While on vacation in the middle of August, the bank without notice proceeded to dishonour the company's cheques.
The Judge found that the bank had failed to give reasonable notice and as a resulting in the owner being forced to sell his business at a significantly reduced purchase price. The judge ordered the bank to pay damages of $344,000.00.
The Judge took into consideration the businesses past dealings with the bank's overdraft and credit facilities and found that the owner could not have anticipated the sudden termination of his overdraft privileges while on vacation.
Many banks have undergone significant reorganization which has resulted in swift and numerous personnel changes. Banks need to closely monitor how changes in personnel effects business practices and styles. If trouble shooters are brought in to get tough on poor performing accounts, changes in the bank's expectations must be clearly communicated to the customer and sufficient time provided to meet those expectations.
Traditionally the amount of damages a customer could recover for a bank's failure to give reasonable notice was limited to those losses that were reasonably foreseeable at the time the contract was formed (as opposed to when the breach is committed).
This principle was successfully challenged in the court case of Murano v. Bank of Montreal.

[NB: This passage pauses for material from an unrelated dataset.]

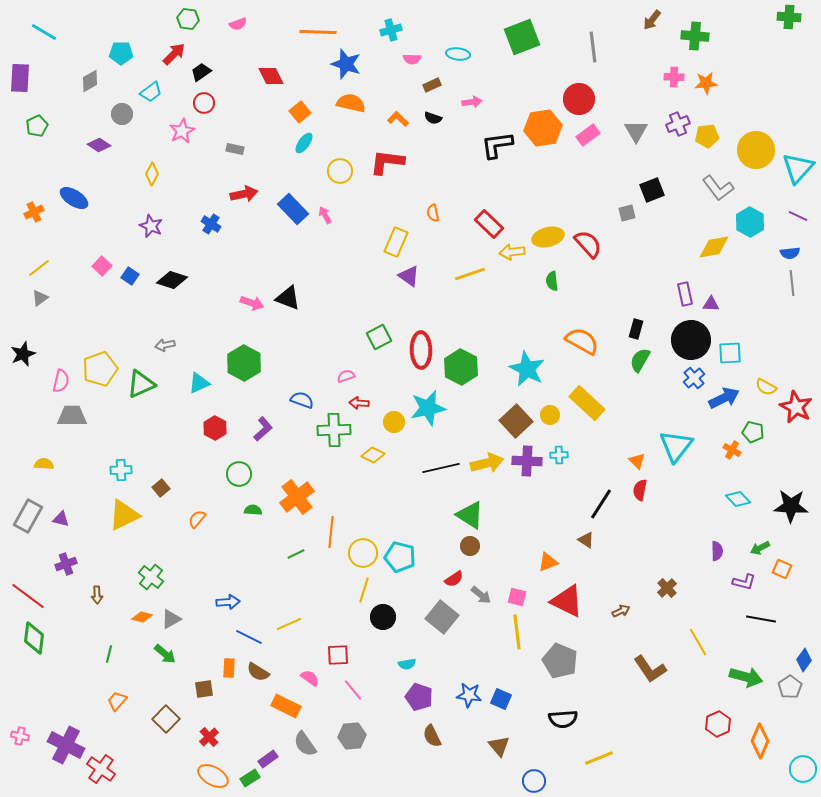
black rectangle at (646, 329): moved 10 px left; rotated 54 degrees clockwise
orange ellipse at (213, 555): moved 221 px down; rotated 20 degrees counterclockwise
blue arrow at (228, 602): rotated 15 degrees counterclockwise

Mr. Murano was a successful entrepreneur whose companies owned Bandito Video stores in the Waterloo Region and throughout other cities in Ontario. The Bank, concerned about its security, demanded an immediate repayment of approximately $275,000.00 in demand loans made to two of Mr. Murano's companies. The next day, the Bank installed a receiver at two retail locations in Waterloo Region. At the time that the loan was called, Mr. Murano was in the middle of undertaking a major expansion of his business and had arranged financing with other institutional and individuals investors .
The Bank added insult to injury by telling other lenders that Mr. Murano was dishonest and in desperate financial circumstances.
As a result of the Bank's actions, the other investors lost confidence and cancelled the financing arrangements and in some circumstances demanded repayment of unrelated loans.
The Judge in this case found that all of the losses, including the lost profits from proceeding with the expansion were triggered by the Bank's conduct which had a ripple effect on all of Mr. Murano's businesses.
What makes this case most important to business people is that for the first time damages were assessed, not on the basis of what was foreseeable at the time that the initial banking relationship was established, but rather, what losses were foreseeable at or around the date that the Bank breached its contract.
As a result of this approach, Mr. Murano was not only able to recover losses for the companies that dealt with the Bank, but also business losses suffered by his other companies which were not Bank clients.
These two cases send a message to lending institutions that they must not be too quick to protect their own interests and ignore their contractual obligation to communicate with their customers. Failure to do so may cost more than it used to.